The following week Tamwi and I researched the total cost of all the books Gukipimo needed. The price came out to about 50,000 ksh (approx. 675 USD). After playing with some numbers and estimating how much each farmer in Gukipimo could reasonably contribute to buying books, we decided that for every 100 shillings that Tamwi could raise from his parents Nuru would contribute 500, with the upper limit of our contribution being 45,000 shillings. According to our calculations, if every parent contributed 200 shillings Gukipimo could raise 9,000 ksh, meaning Nuru would contribute the full 45,000 ksh. The total would then be enough to buy all the books they needed, plus some basic teaching supplies. But there was a catch. The 9,000 ksh raised by parents would be considered a down payment for the books. Nuru would then buy the all the supplies and textbooks need and loan them to the school for one full year. The books would be “paid for” by the teachers of the school over the course of that year, but not in the form of monetary payments. Instead, the payments would be made in services. Each month the teachers would submit the lesson plans and schemes of work that they wrote from the textbooks for the upcoming month to the head teacher to give to Nuru. In this way, we could ensure that the books were being used maximally as tools in preparing quality lessons for the students. It also gave the teachers an incentive to prepare their lessons far in advance, guaranteeing that they would be fully prepared for every lesson they gave. If all of the teachers submitted their lesson plans on time for the entire year the books would become officially Gukipimo’s property.

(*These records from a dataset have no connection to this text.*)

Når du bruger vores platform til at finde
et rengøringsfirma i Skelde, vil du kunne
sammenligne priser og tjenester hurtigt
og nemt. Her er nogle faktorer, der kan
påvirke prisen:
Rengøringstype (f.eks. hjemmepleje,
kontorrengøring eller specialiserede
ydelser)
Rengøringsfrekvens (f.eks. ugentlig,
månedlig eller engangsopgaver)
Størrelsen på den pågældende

The plan was straight forward enough. The only thing left to do was to raise the money from the parents and make sure that the teachers were willing to commit to such a proposal. When we presented the idea to the teaching staff they were thrilled. They assured Tamwi and me that once they had sufficient materials they would be happy to submit their lesson plans and schemes of work to us every month. I asked Tamwi how much time he thought he needed to raise the money. He told me that he would not return home until he had raised the full amount. Indeed, two days later the head teacher proudly placed a crumpled wad of Kenyan currency in my hand, informing that he had managed to raise the full 9,000 shillings and was anticipating receiving even more in the coming week. The following Monday he and Francis, the Education Field Manager, bargained for books and some teaching materials with the 54,000 ksh they had raised with the Nuru matching contribution. Later in the week the head teacher held a community-wide ceremony to present the books to the school. At the event community members donated another 22,000 shillings to go towards the purchase of more school desks and chairs and teaching supplies.

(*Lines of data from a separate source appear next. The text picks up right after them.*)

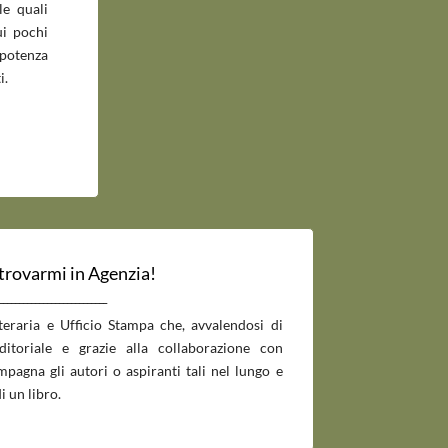
le quali
ui pochi
potenza
i.
 trovarmi in Agenzia!
___________________________
tteraria e Ufficio Stampa che, avvalendosi di
editoriale e grazie alla collaborazione con
pagna gli autori o aspiranti tali nel lungo e
i un libro.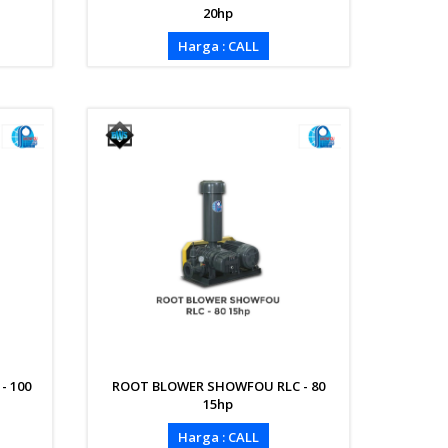
20hp
Harga : CALL
- 100
ROOT BLOWER SHOWFOU RLC - 80
15hp
Harga : CALL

When I visited the school Tamwi proudly showed me where he was keeping the books in a nearby shop, where the owner had donated a dry, clean room to store the books in the nighttime. When he thanked me for all of Nuru’s support, I told him that he should be thanking himself. None of this would have been possible without his efforts to pool together the resources from the community.  Because of his leadership and ability to mobilize the parents, the impact of the project extended far beyond the purchase of new textbooks. During my visit a steady stream of parents came by to offer their help in building the walls for the outdoor classrooms, to bring spare fabric to decorate the walls of the nursery, or to simply come sweep dust out of school compound.  With Tamwi’s leadership and Nuru’s support, the community has taken ownership of the school in a way that, I’m confident, will bring about long-term improvements to little mud hut school on the hill.